▶ _Exercise directions_
An exact copy of the data is required. No picture may appear in it.

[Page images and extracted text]
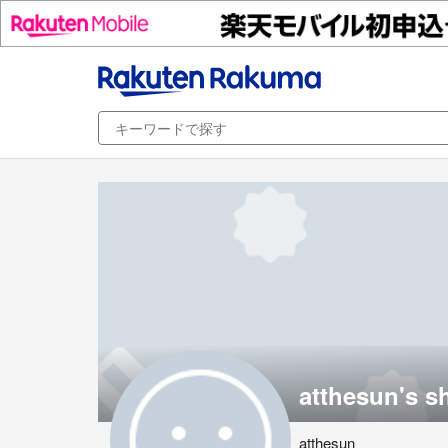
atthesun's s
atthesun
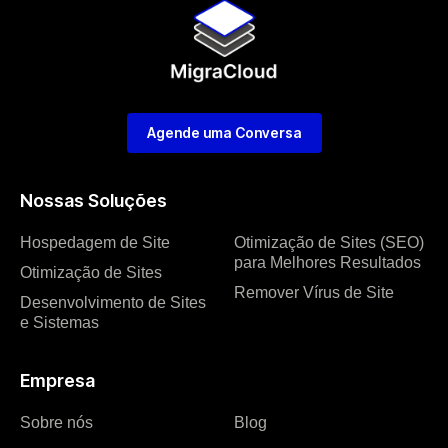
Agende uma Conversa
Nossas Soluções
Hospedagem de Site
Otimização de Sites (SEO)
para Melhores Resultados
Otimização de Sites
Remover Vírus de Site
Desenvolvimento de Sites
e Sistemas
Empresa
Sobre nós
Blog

▶ _Answer space_
atthesun's s
atthesun
Agende uma Conversa
Nossas Soluções
Hospedagem de Site
Otimização de Sites (SEO)
para Melhores Resultados
Otimização de Sites
Remover Vírus de Site
Desenvolvimento de Sites
e Sistemas
Empresa
Sobre nós
Blog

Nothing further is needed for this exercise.